■ Work required ■
Return all lines below containing the word "root".

■ Information supplied ■
****************************************

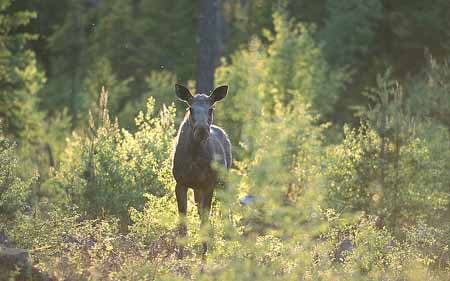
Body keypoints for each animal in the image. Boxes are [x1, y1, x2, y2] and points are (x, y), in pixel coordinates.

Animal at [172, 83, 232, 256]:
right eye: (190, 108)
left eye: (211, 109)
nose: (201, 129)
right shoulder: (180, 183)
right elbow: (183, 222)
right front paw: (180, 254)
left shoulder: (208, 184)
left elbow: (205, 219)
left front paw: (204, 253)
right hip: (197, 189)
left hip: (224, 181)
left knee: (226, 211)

****************************************

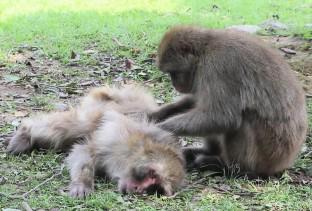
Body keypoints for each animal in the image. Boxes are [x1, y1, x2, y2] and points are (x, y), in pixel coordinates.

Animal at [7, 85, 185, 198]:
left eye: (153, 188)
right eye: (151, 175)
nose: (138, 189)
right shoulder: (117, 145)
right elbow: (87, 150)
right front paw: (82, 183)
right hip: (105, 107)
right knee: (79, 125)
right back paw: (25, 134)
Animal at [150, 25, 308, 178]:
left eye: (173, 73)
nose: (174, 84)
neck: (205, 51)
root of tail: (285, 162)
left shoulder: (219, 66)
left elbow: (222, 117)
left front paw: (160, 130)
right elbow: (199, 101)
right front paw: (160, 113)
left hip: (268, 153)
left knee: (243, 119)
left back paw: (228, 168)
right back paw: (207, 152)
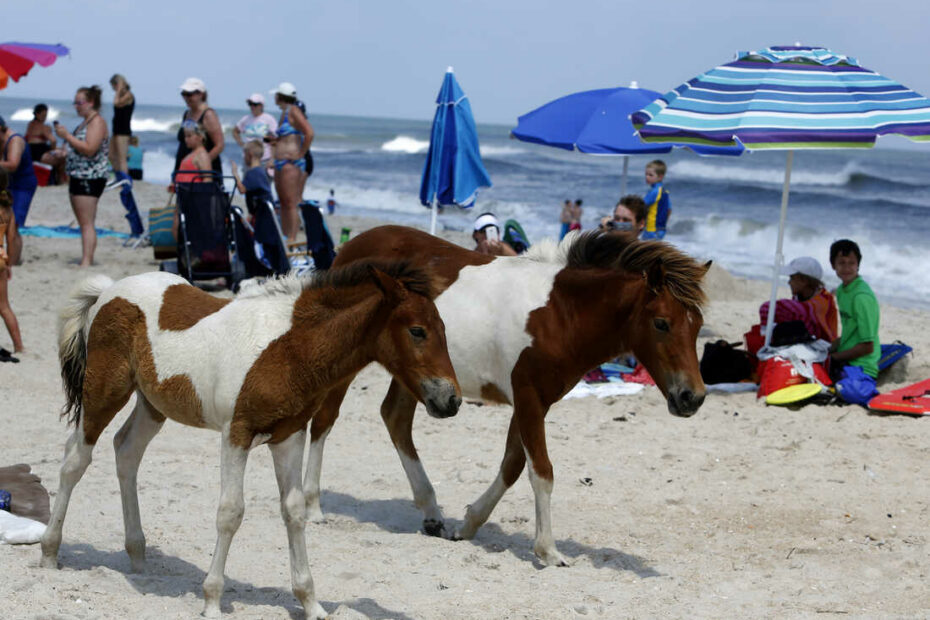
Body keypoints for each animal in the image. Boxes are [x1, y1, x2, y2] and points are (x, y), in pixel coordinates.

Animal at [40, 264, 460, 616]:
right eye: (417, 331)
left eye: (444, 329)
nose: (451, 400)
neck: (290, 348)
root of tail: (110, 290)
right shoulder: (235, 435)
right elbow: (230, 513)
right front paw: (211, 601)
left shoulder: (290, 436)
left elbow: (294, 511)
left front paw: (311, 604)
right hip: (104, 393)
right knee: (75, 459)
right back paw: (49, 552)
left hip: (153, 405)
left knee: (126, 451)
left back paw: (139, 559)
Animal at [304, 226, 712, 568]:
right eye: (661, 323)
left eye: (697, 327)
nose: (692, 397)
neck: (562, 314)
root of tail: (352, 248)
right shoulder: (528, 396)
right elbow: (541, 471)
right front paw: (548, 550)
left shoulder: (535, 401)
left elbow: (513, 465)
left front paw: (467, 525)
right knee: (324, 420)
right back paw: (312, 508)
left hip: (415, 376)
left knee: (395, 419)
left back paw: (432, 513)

****************************************

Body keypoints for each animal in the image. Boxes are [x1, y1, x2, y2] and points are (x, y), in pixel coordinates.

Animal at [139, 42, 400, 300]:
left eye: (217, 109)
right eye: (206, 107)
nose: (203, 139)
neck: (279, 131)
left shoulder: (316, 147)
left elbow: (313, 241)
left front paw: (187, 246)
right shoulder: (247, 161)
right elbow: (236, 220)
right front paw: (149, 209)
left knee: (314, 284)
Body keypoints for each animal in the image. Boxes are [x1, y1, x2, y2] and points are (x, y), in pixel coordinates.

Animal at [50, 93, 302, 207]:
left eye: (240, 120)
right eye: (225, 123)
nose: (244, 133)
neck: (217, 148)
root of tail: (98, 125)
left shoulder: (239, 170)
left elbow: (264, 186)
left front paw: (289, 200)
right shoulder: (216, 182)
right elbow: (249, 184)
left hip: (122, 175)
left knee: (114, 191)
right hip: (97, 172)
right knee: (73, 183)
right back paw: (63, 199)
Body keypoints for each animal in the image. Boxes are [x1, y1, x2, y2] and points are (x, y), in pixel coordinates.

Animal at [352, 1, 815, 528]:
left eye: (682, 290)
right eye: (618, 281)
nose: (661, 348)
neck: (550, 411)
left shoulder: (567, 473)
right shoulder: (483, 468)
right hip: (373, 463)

****************************************

■ Answer box ■
root of tail: (285, 162)
root of tail: (110, 290)
root of tail: (352, 248)
root of tail: (98, 125)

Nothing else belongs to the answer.